Work instructions -> Please tally the lines in the data below that include the string "전달하는가", and reply with only the total.

Source information ->
▼

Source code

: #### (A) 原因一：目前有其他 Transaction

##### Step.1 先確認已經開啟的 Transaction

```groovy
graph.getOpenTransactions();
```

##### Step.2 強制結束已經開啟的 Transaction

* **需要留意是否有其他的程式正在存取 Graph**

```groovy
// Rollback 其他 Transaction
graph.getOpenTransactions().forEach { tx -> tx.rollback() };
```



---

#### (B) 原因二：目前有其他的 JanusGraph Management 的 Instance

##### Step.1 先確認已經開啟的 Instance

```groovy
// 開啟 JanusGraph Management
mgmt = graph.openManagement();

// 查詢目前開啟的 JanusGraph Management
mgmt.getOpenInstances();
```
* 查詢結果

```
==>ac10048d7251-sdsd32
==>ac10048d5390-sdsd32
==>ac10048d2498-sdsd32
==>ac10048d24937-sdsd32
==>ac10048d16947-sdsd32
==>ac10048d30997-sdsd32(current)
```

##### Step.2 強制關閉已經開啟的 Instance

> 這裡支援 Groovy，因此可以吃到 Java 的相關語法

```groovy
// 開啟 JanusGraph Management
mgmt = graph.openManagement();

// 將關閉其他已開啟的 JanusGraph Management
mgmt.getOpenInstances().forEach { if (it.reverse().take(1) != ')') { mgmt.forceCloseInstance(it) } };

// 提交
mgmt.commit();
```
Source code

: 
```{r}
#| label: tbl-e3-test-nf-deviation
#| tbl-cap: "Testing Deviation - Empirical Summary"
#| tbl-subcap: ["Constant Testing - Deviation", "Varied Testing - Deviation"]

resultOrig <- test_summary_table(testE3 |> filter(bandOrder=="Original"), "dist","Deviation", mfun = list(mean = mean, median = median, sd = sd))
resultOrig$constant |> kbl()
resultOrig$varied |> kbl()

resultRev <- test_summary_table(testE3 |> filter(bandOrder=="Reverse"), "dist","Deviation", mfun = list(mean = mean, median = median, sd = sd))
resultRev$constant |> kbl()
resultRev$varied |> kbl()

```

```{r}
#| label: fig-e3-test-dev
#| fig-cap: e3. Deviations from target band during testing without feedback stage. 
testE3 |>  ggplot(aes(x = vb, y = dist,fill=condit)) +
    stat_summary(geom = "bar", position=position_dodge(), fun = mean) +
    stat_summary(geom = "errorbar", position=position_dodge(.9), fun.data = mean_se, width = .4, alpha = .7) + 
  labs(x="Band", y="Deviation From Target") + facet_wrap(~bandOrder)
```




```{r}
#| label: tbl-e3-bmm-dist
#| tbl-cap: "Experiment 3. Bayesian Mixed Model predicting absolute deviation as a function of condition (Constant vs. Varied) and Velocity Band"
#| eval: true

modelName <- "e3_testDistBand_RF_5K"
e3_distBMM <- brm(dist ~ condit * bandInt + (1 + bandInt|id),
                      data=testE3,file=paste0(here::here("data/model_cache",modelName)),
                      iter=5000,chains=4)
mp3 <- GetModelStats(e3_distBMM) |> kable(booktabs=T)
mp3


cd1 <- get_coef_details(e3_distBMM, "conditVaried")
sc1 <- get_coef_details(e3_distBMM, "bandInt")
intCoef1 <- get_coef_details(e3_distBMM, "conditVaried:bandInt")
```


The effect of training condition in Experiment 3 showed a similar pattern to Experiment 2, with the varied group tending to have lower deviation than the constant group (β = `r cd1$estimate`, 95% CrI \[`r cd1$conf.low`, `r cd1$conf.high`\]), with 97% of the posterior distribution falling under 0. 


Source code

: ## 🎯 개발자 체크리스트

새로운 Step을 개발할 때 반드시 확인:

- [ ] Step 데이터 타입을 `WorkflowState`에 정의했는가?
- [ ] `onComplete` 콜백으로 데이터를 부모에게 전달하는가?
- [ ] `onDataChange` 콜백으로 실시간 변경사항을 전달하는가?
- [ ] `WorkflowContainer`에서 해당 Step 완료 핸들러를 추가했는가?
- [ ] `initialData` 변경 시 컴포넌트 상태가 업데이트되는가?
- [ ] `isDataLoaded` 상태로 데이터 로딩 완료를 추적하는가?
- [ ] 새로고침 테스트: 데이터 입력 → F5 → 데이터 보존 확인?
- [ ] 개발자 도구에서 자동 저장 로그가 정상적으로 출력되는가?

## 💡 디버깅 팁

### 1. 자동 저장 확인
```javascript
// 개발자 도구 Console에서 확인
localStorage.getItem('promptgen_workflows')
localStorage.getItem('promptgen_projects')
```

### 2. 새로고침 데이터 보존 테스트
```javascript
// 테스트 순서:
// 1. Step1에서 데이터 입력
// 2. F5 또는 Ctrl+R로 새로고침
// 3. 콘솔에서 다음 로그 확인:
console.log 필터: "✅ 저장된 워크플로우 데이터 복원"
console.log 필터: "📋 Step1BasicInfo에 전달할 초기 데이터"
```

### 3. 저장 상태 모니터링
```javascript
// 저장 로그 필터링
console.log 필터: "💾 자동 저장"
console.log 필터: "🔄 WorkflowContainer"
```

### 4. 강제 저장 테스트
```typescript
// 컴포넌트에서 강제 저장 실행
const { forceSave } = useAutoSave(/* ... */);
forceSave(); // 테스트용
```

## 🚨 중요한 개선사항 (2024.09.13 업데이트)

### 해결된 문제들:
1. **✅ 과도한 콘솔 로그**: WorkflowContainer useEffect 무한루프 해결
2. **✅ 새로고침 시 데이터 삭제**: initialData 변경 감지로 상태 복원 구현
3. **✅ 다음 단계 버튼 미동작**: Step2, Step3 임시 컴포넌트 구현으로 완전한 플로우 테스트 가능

▲

Answer to the exercise -> 2